Beau considered the manic threat for a moment but ultimately found himself unable to resist:

“What have I to fear from the King in Yellow?”

Castaigne regarded him for a moment, taut-lipped, knuckles clenching around the top of the chair.  Then, in a low voice, he intoned:

“Mr. Wilde the other day relayed to me the most curious rumor of a certain Benoit Foyer, a French entrepreneur most perturbed by the theft of his family’s fortune by his estranged half-brother, mere hours after their father’s death on the Front.  I understand he is attempting to ascertain the miscreant’s whereabouts.  What do you make of it?”

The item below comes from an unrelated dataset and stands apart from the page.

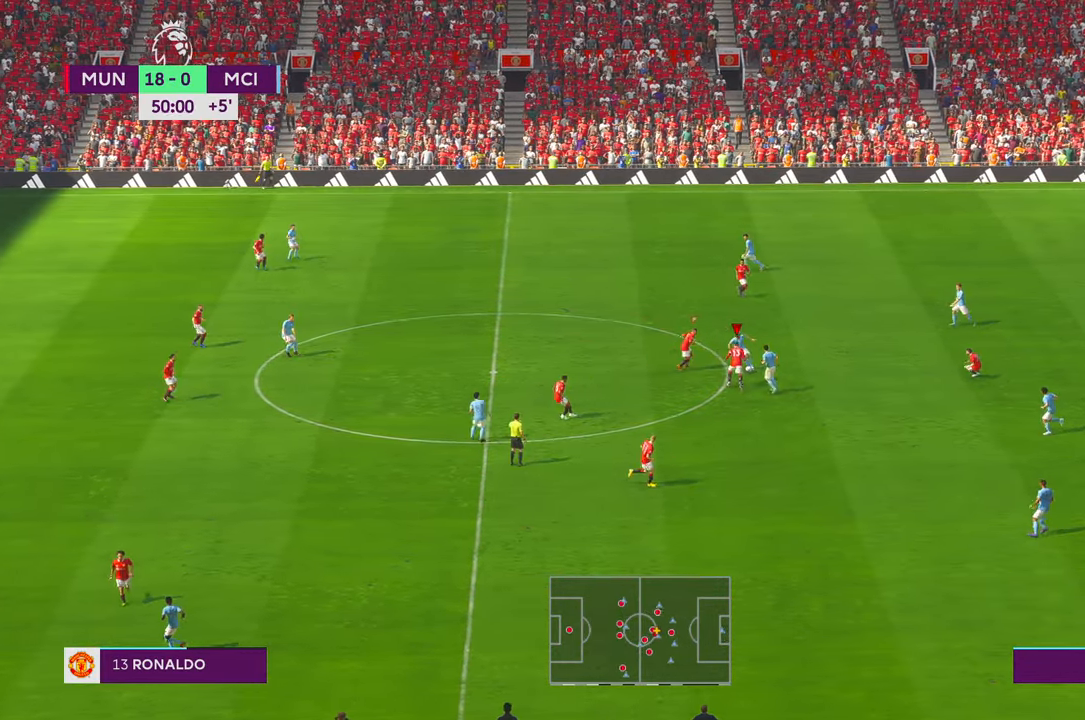
{"dt_ms": 500, "buttons": [], "left_stick": "center", "right_stick": "up-right", "events": [[16, "left_stick", "up"], [116, "left_stick", "center"]]}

Despite his efforts, Beau felt his brow raise incrementally.  Mr. Wilde’s attention was more careful than he’d realized.

“I would venture,” he replied slowly, “that Mr. Foyer may overstate his claim.  There exists no record of his parentage prior to his adoption into the Foyer family, making his accusation baseless.”

“Mr. Wilde is quite gifted at finding records, Mr. Pierre.  Hawberk’s former competitors can attest to it.  But let us agree that, in this case, he is surely mistaken in his assumption that such a record might be provided to Mr. Foyer.  And let us agree that his faith in you is not misplaced.”

With that, Castaigne deliberately relinquished his grip upon the chair and fetched his cane.

“Everything else you need should be in it,” he said, gesturing carelessly to the folio on the table.  He paused.  “Except you had best find yourself a tailor.  Even Mr. Hawberk would not suffer your presence on his ship looking like that.”

He strode out, leaving the door open behind him–and Beau to wonder whether his curiosity had been worth it after all.